··· Record extracts ···
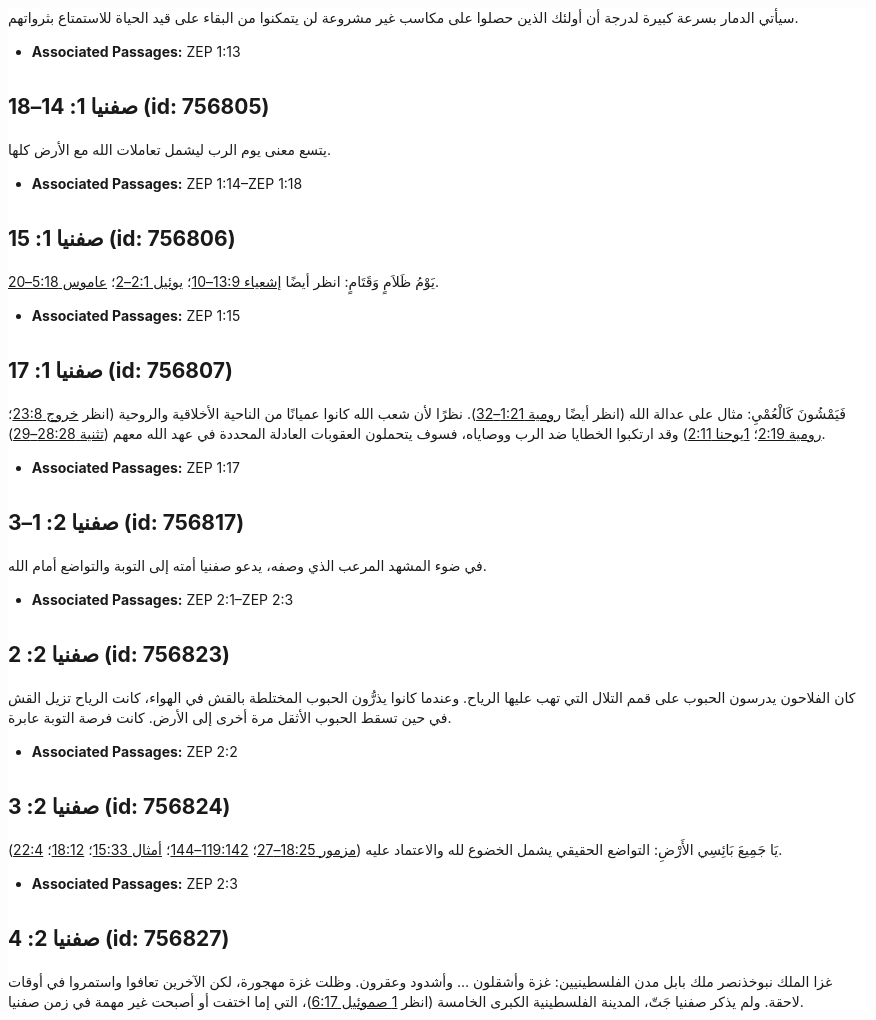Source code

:سيأتي الدمار بسرعة كبيرة لدرجة أن أولئك الذين حصلوا على مكاسب غير مشروعة لن يتمكنوا من البقاء على قيد الحياة للاستمتاع بثرواتهم.

* **Associated Passages:** ZEP 1:13

## صفنيا 1: 14–18 (id: 756805)

يتسع معنى يوم الرب ليشمل تعاملات الله مع الأرض كلها.

* **Associated Passages:** ZEP 1:14–ZEP 1:18

## صفنيا 1: 15 (id: 756806)

يَوْمُ ظَلاَمٍ وَقَتَامٍ: انظر أيضًا [إشعياء 13:9–10](https://ref.ly/Isa13:9-Isa13:10)؛ [يوئيل 2:1–2](https://ref.ly/Joel2:1-Joel2:2)؛ [عاموس 5:18–20](https://ref.ly/Amos5:18-Amos5:20).

* **Associated Passages:** ZEP 1:15

## صفنيا 1: 17 (id: 756807)

فَيَمْشُونَ كَالْعُمْيِ: مثال على عدالة الله (انظر أيضًا [رومية 1:21–32](https://ref.ly/Rom1:21-Rom1:32)). نظرًا لأن شعب الله كانوا عميانًا من الناحية الأخلاقية والروحية (انظر [خروج 23:8](https://ref.ly/Exod23:8)؛ [رومية 2:19](https://ref.ly/Rom2:19)؛ [1يوحنا 2:11](https://ref.ly/1John2:11)) وقد ارتكبوا الخطايا ضد الرب ووصاياه، فسوف يتحملون العقوبات العادلة المحددة في عهد الله معهم ([تثنية 28:28–29](https://ref.ly/Deut28:28-Deut28:29)).

* **Associated Passages:** ZEP 1:17

## صفنيا 2: 1–3 (id: 756817)

في ضوء المشهد المرعب الذي وصفه، يدعو صفنيا أمته إلى التوبة والتواضع أمام الله.

* **Associated Passages:** ZEP 2:1–ZEP 2:3

## صفنيا 2: 2 (id: 756823)

كان الفلاحون يدرسون الحبوب على قمم التلال التي تهب عليها الرياح. وعندما كانوا يذرُّون الحبوب المختلطة بالقش في الهواء، كانت الرياح تزيل القش في حين تسقط الحبوب الأثقل مرة أخرى إلى الأرض. كانت فرصة التوبة عابرة.

* **Associated Passages:** ZEP 2:2

## صفنيا 2: 3 (id: 756824)

يَا جَمِيعَ بَائِسِي الأَرْضِ: التواضع الحقيقي يشمل الخضوع لله والاعتماد عليه ([مزمور 18:25–27](https://ref.ly/Ps18:25-Ps18:27)؛ [119:142–144](https://ref.ly/Ps119:142-Ps119:144)؛ [أمثال 15:33](https://ref.ly/Prov15:33)؛ [18:12](https://ref.ly/Prov18:12)؛ [22:4](https://ref.ly/Prov22:4)).

* **Associated Passages:** ZEP 2:3

## صفنيا 2: 4 (id: 756827)

غزا الملك نبوخذنصر ملك بابل مدن الفلسطينيين: غزة وأشقلون … وأشدود وعقرون. وظلت غزة مهجورة، لكن الآخرين تعافوا واستمروا في أوقات لاحقة. ولم يذكر صفنيا جَتّ، المدينة الفلسطينية الكبرى الخامسة (انظر [1 صموئيل 6:17](https://ref.ly/1Sam6:17))، التي إما اختفت أو أصبحت غير مهمة في زمن صفنيا.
···
### Assignment
Find each line in the records above that contains the string "الأرض" and copy those lines out in full. Case counts.

### Final answer
يتسع معنى يوم الرب ليشمل تعاملات الله مع الأرض كلها.
كان الفلاحون يدرسون الحبوب على قمم التلال التي تهب عليها الرياح. وعندما كانوا يذرُّون الحبوب المختلطة بالقش في الهواء، كانت الرياح تزيل القش في حين تسقط الحبوب الأثقل مرة أخرى إلى الأرض. كانت فرصة التوبة عابرة.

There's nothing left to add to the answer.